В следующий миг я различил в темноте многие сотни тонких белых шнуров — одним концом привязанные к среднему пальцу правой руки всех до единого присутствующих, они тянулись вверх. В густом мраке я не мог разглядеть точку над нашими головами, где сходились две с лишним тысячи шнуров, но догадался, что все они соединены с массивным колоколом под потолком. Все мы находились в мертвецкой. Шнуры (похоже — шелковые) привязаны к нам на случай, если вдруг один из нас окажется живым. Звон колокола — вне всяких сомнений, нестерпимо страшный для слуха — призван привлечь неведомо чье внимание, если кто-то из нас пошевелится.
Понимая это и зная, что в полном покойников зале один только я остался в живых, я затаил дыхание и неподвижно замер на месте, стараясь не потянуть случайно за шнур, привязанный к среднему пальцу моей правой руки.

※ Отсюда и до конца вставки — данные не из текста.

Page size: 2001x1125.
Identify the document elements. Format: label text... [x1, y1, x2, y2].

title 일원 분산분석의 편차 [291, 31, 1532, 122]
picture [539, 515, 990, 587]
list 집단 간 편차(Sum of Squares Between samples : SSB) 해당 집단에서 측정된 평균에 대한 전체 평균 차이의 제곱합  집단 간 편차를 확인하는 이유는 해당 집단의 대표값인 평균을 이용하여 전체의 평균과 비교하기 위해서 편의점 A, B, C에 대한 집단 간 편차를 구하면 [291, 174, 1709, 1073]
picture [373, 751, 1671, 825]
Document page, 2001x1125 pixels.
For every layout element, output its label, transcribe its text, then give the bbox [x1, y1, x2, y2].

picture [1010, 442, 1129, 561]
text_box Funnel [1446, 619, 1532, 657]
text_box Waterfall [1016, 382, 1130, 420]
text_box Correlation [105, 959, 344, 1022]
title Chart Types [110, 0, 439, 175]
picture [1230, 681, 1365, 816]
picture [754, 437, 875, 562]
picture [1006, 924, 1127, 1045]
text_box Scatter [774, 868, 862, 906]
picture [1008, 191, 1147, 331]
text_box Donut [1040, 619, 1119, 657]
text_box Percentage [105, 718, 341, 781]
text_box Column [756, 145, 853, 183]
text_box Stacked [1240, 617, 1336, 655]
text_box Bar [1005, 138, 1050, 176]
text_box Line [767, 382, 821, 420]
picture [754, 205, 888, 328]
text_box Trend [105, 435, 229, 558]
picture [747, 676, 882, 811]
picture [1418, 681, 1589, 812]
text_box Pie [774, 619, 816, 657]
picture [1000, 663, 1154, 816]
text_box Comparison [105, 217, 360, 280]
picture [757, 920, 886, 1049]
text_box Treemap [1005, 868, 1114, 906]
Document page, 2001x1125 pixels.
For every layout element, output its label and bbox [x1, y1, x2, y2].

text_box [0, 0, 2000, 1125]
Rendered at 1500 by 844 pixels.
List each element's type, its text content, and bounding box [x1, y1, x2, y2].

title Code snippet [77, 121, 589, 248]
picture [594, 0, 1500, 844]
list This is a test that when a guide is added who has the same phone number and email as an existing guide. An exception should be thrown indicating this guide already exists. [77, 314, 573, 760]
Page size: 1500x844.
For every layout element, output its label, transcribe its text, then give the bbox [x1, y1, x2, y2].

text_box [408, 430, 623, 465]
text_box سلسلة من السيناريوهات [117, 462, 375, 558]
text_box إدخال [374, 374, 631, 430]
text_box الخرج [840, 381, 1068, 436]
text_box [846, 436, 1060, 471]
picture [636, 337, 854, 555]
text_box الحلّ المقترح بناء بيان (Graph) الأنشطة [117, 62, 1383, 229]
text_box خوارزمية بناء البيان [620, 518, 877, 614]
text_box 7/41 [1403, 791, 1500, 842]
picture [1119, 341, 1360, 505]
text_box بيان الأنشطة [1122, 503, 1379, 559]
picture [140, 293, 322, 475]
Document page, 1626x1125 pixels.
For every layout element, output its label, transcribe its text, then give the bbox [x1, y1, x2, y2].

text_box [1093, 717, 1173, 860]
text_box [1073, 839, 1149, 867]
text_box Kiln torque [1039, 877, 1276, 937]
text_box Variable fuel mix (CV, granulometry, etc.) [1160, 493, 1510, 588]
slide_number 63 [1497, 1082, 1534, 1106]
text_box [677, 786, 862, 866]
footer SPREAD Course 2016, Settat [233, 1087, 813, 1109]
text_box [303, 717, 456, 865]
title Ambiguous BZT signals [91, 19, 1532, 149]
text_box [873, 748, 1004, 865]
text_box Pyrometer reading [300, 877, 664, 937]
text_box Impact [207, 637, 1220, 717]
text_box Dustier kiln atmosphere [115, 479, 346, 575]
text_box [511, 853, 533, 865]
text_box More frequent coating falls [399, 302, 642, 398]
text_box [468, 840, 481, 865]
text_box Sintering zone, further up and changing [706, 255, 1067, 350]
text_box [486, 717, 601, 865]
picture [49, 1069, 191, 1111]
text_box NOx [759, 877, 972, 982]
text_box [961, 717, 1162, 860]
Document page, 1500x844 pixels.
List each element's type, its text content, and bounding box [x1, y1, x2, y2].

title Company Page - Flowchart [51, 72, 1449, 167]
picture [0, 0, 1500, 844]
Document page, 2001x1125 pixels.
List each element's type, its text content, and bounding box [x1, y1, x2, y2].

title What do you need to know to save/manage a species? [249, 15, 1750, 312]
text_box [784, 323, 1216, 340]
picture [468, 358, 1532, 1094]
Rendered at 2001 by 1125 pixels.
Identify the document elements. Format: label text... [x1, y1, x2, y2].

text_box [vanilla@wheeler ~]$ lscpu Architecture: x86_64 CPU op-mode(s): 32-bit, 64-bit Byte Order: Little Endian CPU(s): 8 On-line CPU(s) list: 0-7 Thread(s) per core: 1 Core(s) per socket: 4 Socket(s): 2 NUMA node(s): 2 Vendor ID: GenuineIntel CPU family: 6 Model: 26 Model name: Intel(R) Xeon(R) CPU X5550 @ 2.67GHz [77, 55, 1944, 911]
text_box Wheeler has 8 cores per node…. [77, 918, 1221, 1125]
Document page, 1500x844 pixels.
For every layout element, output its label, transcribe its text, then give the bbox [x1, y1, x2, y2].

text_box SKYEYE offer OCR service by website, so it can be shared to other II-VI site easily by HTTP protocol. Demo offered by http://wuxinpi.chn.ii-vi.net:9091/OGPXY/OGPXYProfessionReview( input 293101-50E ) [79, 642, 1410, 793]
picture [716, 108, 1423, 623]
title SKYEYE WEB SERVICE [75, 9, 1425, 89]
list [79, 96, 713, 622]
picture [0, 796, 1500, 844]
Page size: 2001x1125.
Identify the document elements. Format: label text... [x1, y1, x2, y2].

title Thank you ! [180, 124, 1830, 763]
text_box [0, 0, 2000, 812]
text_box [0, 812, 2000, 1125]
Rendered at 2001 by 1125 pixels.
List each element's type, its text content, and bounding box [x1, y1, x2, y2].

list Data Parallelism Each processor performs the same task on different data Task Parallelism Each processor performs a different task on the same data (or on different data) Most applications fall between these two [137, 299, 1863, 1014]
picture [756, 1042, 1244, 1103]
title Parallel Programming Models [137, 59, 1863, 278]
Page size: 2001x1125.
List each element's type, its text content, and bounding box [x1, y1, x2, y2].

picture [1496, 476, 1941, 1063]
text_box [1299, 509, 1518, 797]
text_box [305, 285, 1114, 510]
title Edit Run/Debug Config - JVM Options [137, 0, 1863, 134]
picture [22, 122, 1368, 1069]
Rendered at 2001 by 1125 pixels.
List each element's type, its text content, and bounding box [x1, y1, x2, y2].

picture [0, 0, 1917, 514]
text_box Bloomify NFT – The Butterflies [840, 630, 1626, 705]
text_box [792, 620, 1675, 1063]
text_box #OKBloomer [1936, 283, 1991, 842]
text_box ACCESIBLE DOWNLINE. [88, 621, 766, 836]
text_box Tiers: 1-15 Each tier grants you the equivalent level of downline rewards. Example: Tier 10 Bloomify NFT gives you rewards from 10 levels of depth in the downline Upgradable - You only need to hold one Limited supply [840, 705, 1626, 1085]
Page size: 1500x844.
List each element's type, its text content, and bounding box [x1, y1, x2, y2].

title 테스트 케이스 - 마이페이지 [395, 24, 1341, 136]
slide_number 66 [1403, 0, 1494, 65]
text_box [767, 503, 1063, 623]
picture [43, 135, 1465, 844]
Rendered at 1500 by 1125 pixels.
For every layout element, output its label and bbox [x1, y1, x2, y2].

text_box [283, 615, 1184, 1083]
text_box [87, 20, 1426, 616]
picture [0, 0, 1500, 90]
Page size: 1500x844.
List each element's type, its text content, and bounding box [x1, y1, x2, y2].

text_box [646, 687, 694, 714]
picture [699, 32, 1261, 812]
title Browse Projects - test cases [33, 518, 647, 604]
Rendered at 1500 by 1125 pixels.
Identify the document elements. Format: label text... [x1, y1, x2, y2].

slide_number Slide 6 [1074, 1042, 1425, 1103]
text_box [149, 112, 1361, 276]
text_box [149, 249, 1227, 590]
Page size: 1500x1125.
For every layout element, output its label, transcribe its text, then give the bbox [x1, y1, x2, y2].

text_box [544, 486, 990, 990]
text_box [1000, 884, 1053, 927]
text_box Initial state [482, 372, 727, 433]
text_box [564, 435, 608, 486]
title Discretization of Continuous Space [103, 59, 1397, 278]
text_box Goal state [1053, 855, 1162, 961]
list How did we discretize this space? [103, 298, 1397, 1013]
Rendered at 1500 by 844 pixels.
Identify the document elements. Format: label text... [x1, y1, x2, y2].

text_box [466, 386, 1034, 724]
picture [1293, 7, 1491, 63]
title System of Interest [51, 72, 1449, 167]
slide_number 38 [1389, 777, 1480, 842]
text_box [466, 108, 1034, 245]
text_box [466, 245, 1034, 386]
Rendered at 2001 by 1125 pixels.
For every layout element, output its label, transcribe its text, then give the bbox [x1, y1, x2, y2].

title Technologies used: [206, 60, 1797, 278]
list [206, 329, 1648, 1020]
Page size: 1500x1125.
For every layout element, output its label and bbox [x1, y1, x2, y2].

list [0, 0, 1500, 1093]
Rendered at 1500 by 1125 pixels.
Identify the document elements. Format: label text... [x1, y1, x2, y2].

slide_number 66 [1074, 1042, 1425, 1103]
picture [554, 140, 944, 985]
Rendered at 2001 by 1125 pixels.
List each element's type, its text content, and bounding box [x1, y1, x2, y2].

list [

Устремив взгляд на окутанную мраком сцену, я обнаружил, что лицо и руки, смутно белеющие там в мерклом свете газовых ламп, принадлежат уже не Чарльзу Диккенсу.
Со сцены в зал смотрел Друд.
Я сразу узнал мертвенно-бледную физиономию, жесткие пучки волос над изуродованными ушами, безвекие глаза, безобразно короткий нос (просто две подрагивающие перепонки над дырой в черепе), судорожно шевелящиеся длинные пальцы и тусклые глаза, что безостановочно двигались вправо-влево.
Руки у меня задрожали. В сотне футов надо мной глухо загудел колокол.
Друд резко повернул голову и вперил в меня тусклый взор.
Я вздрогнул всем телом. Колокол гулко зарокотал, потом тяжело громыхнул. Больше ни один мертвец в зале так и не шелохнулся.
Друд вышел из-за кафедры и выступил вперед из расплывчатого прямоугольника света. Он спрыгнул с подмостков и заскользил вверх по проходу между креслами. Теперь я трясся, словно в малярийном ознобе, но не находил в себе сил сдвинуться с места или хотя бы отвести в сторону взгляд.
Я уже чуял запах, исходивший от Друда. Так пахнет Темза близ Тигровой бухты, где гниет пропитанный смрадными миазмами притон Опиумной Сэл, в пору отлива, когда обнажаются прибрежные наслоения нечистот.